Cats are crepuscular, meaning they are active at dawn and dusk. That may be why they need such good night vision. Their eyes have six to eight times more rod cells, which are more sensitive to low light, than humans do.
In addition, cats' elliptical eye shape and larger corneas and tapetum, a layer of tissue that may reflect light back to the retina, help gather more light as well. The tapetum may also shift the wavelengths of light that cats see, making prey or other objects silhouetted against a night sky more prominent, Kerry Ketring, a veterinarian with the All Animal Eye Clinic in Whitehall, Mich., wrote in an email. [10 Surprising Facts About Cats]
Their extra rod cells also allow cats to sense motion in the dark much better than their human companions can.
Image: Cat night vision
Where cat vision really shines is at night; cats have six to eight times more rod cells, which can detect light at low levels.
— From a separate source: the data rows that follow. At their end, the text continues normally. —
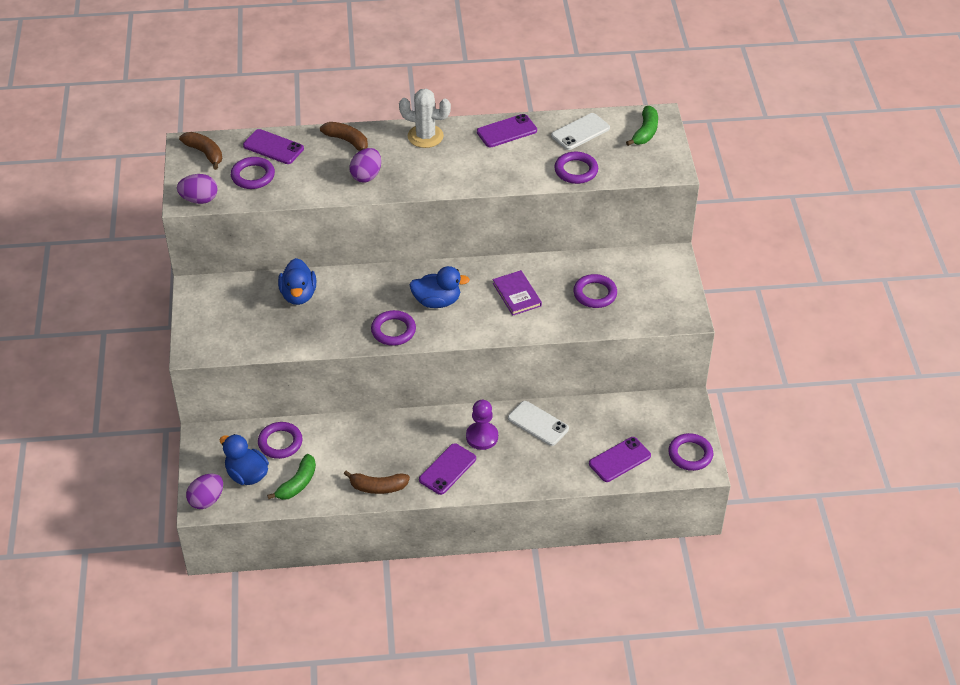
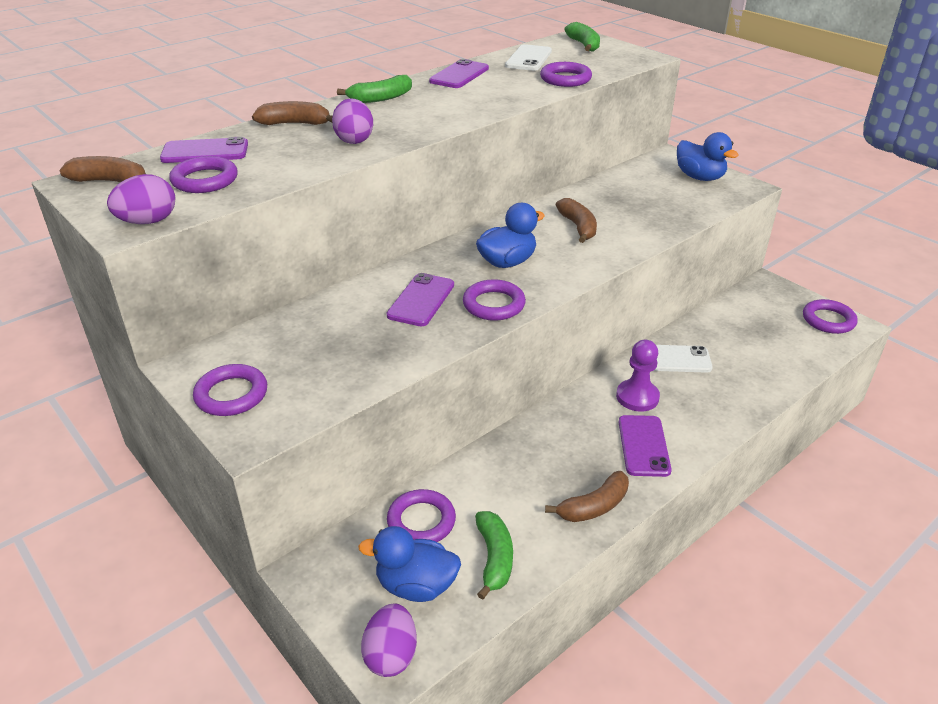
camera: 35 degrees left, 10 degrees down
blue duck [278,258,316,305] -> blue duck moved to [677,132,738,181]
white cactus [399,89,451,148] -> green banana [337,75,412,103]
purple book [493,270,542,316] -> brown banana [556,198,597,243]
purple ring [573,274,617,308] -> purple ring moved to [193,364,267,416]
purple phone [589,437,651,482] -> purple phone moved to [387,273,454,326]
But felines don't have the edge in all areas. The human retina has about 10 times more cones, the light receptors that function best in bright light, than cats' eyes have.
"Humans have 10 to 12 times better motion detection in bright light than the cat or dog, since bright-light vision is a cone function," Ketring said.
Humans also have three types of cones, allowing them to see a broad spectrum of colors, with sensitivity peaks at red, green and blue. While cats may have three types of cones, the number and distribution of each type varies. In behavioral tests, cats don't seem to see the full range of colors that most humans do.
Some experts believe cats' "color vision is limited to blue and grays, while others believe it is similar to dogs', but with less richness of hues and saturation of the colors," Ketring said. Dogs see the world in fewer hues than humans do and cannot distinguish between red, yellow, green and orange objects. Fish, in contrast, can see ultraviolet wavelengths that humans can't see.
Humans also can see with much greater resolution, with a greater range of vibrant colors, thanks to their eyes' many cones.
Humans can see objects clearly at 100 to 200 feet (30 to 60 meters) away, but cats need to be no more than about 20 feet (6 m) away to see those same things sharply.
Because cats lack the muscles necessary to change the shape of their eye lenses, they can't see things clearly quite as close as humans can and need to be further away, Ketring said.
And though Fluffy may be better at picking up the darting and scurrying of a frightened mouse, there are many slow-moving objects that humans can detect with their eyesight that look stationary to cats.